* Exercises to complete:
(a) In the blog post about losing faith, what event does the writer call their most important juncture in life?
(b) Decide whether each statement agrees with the blog post about losing faith: (i) The writer's denomination discouraged a personal relationship with Jesus. (ii) The writer describes the relationship with god as one-sided. (iii) The writer has struggled with abandonment issues since then.
(c) Resume the blog post about losing faith from its final sentence.

* Selected passage:
In the Christian denomination I was raised in, a personal relationship with Jesus was encouraged. In fact, once you had accepted the doctrine of the church, your relationship with the Divine was your only priority.

Nevermind that the doctrinal issues could pose a serious impediment to this relationship, but that's another blog.

For the first time since my trek into atheism and away from Christianity, I wish there was a personal god. The idea of god I had in my mind was one of a loving paternal father-figure who was genuinely and personally interested in the minutest details of my life. He cared for everything about me from what I chose to eat to who I chose to marry. And he wanted to talk to me about it whenever I chose to engage him.

Unfortunately, the idea of him talking to me was just that: an idea. When you've invested 30 years into a relationship, allowing this relationship to play a significant role in your decision-making and self-perception, you'd expect reciprocity at the most important junctures in life. My most important juncture happened to be a divorce. Silence is not golden when a 30-year devotion is repaid with a huge letdown... it was all one-sided.

Needless to say, I have since struggled with abandonment issues. I was abandoned by a father-god who never existed in the first place. Talk about post-traumatic stress disorder. Another innate hazard of religion.

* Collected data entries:
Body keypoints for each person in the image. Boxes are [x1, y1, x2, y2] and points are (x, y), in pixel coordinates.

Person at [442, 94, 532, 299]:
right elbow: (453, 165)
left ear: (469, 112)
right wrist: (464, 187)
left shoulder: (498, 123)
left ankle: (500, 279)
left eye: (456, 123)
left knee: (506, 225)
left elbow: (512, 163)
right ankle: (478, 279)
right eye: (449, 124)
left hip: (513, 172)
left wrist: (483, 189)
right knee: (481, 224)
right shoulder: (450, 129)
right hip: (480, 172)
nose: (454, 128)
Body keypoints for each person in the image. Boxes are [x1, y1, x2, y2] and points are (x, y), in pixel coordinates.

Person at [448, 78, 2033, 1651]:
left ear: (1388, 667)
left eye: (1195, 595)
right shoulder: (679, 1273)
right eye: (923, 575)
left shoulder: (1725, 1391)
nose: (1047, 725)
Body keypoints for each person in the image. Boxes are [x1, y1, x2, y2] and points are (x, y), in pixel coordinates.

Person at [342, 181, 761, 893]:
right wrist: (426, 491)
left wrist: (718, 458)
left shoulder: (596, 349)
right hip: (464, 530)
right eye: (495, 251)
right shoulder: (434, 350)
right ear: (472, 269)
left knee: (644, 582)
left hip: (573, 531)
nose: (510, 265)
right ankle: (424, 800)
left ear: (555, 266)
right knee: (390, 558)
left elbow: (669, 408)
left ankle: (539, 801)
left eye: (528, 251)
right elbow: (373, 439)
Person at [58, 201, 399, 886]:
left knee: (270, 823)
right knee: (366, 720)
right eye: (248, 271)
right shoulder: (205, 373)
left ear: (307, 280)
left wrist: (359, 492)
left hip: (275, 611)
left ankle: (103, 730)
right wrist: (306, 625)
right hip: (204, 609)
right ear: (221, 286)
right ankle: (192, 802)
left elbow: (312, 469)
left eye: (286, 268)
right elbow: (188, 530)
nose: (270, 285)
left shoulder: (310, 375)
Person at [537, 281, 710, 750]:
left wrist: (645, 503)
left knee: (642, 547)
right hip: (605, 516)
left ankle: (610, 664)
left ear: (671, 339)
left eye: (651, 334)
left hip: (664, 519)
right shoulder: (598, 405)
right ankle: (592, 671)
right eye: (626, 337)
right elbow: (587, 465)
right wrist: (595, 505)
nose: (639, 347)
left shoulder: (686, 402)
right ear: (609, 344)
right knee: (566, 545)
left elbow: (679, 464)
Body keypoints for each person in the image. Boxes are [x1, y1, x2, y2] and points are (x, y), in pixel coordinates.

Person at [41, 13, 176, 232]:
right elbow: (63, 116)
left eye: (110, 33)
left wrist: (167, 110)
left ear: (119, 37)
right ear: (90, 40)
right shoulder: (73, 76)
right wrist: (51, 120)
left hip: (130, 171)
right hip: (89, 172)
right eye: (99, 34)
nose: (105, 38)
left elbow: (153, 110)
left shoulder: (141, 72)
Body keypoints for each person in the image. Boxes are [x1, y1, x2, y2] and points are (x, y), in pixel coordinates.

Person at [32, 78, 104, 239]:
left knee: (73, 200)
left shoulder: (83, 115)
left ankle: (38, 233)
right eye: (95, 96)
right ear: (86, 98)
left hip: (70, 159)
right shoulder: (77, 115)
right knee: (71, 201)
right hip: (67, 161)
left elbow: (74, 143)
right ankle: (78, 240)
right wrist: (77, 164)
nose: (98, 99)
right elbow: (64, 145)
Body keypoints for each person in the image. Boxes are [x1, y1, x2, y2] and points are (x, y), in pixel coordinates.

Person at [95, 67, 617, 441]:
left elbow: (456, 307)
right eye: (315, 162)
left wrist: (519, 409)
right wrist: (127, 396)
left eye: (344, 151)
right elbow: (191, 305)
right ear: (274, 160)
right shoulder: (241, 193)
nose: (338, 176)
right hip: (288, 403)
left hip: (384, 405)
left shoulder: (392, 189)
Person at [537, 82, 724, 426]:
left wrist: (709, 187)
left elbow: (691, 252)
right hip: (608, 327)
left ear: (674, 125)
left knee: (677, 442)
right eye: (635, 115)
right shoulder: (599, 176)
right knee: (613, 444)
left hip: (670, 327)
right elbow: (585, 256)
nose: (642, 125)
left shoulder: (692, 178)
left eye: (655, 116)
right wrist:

* Task responses:
(a) A divorce.

(b)
(i) No: "a personal relationship with Jesus was encouraged."
(ii) Yes: "it was all one-sided."
(iii) Yes: "I have since struggled with abandonment issues."

(c)
Those who still believe would say that my faith could sustain me. But a mental ascent to someone else's idea of divinity leaves me empty. I wish I could believe! How comforting to "know" that an all-powerful being had my best interest in mind and was preparing to rescue me from this world of suffering, who was waiting for just the right moment to sweep me away into paradise! My daily struggles with relationships, heartache, disappointment, pain and illness would melt away into hope and anticipation. Hmmmm... I can see how this whole religion thing got started in the first place.

But somehow reality will have to suffice. Ultimately I think I will be more satisfied knowing I've found happiness without fairy tales. It's a process, though, since this is all new to me. Is this part of my spiritual journey? Spiritual evolution? I obviously do not have all the answers, but I'll keep you posted on my progress... if there is any.